**DOCUMENT TEXT:**
——————————

One big goal of StatsD is to collect data quickly. The better transport protocol for this is UDP. With UDP, the StatsD client can just send the metrics data and assume that it will get to the daemon, especially if it’s on the same instance.

What It’s Made Of

The StatsD architecture consists of three main components: client, server, and backend.

The client implementation contains the libraries for the specific language you’re using for your application. With StatsD’s increased popularity, there’s now support for multiple languages. With the appropriate client library, you can instrument your software code with any metrics you want to track, in almost any way you want to track them.

The server implementation includes a daemon that listens for UDP traffic coming from the client libraries. It then aggregates all their data and flushes everything to the backend system. By default, this happens every 10 seconds, which effectively means that metrics are collected in real time.

The backend component, which now includes more than Graphite, is where all of the metrics data will reside for graphing and analysis. The StatsD daemon will utilize what’s often an HTTP-based connection to send the aggregated data to some other system. This could be something installed on the same instance, but it’s more often another monitoring or logging solution that’s external to the client and server implementations.

How Metrics Are Formatted

The basic metrics data that the StatsD client sends contains three things: a metric name, its value, and a metric type. This data is formatted this way:

<metric_name>:<metric_value>|<metric_type>

Metric name (also called a bucket) is pretty
self-explanatory. One key thing to remember is to name your metric in a
way that aims to avoid confusion or misinterpretation later.
Metric value
is the number associated with that metric’s performance at collection
time. The actual value will depend on the type of metric which you are
collecting data for.
Metric type defines what
type of data the metric actually represents. StatsD supports several
metric types, including counters, gauges, timers, and sets.

A counter metric type is a count the number of times a particular event occurred in your application. This type is incremented each time it happens, and sends both the total count and the count rate, over the flush interval. An example could be the number of times users logged in:

page.login.users:1|c

A timer metric type is the amount of time, in milliseconds, it takes a request to finish. An example could be how long it takes for a login page to load:

page.login.time:350|ms

Why Sampling Measures More

In a production environment, your application’s likely very busy. If you find that StatsD is collecting a lot of the metrics you want to include, then you should utilize an extended metric format to send your data.

This includes allowing the StatsD client to collect a sampling of the metrics data by percentage and send that information to the server. So to collect data for only 50% of the time, you would specify 0.5 as your sampling rate.

The server will multiply that number by the inverse of the sampling rate you specified and send this new number to your backend. The metric format for the sampling rate is:

<metric_name>:<metric_value>|<metric_type>|@<sampling_rate>

An example of the number of users logging in could be:

page.login.users:10|c|@0.5

How to Collect Data

Now that you’ve learned the basics about StatsD, let’s go through some of the steps to start collecting data. We’ll install and configure it to start sending data.

——————————

**STORED DATA:**
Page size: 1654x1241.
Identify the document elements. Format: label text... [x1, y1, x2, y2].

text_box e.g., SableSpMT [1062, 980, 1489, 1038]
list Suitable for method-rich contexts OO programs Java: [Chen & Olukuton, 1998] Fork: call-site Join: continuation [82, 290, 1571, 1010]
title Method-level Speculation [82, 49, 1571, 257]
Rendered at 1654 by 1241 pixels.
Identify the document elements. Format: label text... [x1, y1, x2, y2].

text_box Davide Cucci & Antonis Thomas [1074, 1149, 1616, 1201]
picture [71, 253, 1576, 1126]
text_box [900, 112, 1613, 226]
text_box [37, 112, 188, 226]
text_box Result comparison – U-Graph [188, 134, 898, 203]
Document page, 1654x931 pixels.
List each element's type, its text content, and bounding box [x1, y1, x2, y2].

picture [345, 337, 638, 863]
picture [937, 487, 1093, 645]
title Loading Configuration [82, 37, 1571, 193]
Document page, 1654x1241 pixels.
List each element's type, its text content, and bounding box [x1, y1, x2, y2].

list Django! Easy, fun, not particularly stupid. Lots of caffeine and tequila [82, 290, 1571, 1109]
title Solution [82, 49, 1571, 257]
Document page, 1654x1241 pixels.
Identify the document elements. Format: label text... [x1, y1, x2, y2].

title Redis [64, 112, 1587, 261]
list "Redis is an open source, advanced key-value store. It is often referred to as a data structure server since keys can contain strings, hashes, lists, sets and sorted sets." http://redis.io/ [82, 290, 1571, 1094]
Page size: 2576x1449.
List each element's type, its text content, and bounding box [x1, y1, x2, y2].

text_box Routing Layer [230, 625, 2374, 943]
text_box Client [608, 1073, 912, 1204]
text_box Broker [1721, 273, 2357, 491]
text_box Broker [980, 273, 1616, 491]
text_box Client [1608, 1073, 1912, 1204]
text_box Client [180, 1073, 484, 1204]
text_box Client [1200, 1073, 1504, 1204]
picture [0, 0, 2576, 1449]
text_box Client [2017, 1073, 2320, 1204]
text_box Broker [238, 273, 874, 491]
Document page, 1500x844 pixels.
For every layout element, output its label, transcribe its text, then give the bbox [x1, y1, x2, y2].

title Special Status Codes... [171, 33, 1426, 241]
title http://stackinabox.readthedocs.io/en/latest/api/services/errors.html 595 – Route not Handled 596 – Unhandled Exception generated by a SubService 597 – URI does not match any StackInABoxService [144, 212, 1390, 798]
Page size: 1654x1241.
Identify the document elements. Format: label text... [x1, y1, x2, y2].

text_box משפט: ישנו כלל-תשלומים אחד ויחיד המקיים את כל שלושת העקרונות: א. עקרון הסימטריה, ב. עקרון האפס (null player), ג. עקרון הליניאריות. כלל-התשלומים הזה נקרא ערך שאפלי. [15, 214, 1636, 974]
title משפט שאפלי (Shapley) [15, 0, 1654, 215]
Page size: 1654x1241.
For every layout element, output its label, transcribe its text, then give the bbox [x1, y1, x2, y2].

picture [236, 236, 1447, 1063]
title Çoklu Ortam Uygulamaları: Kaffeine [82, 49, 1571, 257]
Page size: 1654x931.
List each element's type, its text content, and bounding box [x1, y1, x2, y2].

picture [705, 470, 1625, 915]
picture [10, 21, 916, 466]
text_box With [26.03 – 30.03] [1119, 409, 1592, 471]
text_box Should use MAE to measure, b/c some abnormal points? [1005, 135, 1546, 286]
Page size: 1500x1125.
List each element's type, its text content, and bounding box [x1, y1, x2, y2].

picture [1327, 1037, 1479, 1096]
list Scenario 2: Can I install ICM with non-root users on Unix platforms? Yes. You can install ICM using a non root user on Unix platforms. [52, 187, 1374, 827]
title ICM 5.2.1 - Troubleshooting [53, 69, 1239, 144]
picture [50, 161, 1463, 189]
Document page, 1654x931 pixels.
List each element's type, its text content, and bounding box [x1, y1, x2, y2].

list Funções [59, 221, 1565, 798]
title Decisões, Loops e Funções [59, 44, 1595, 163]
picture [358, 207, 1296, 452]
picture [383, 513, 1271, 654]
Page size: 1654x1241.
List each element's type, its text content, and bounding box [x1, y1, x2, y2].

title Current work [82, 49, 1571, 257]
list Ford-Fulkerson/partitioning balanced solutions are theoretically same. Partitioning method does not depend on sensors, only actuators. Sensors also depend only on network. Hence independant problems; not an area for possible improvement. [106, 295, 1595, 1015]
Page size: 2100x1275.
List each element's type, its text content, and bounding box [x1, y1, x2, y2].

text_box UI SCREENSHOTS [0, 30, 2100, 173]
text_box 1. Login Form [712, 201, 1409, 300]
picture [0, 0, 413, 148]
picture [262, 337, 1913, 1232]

——————————

**AIM:** According to the StatsD text, how often does the server flush aggregated data to the backend by default?

**EXERCISE OUTPUT:** Every 10 seconds.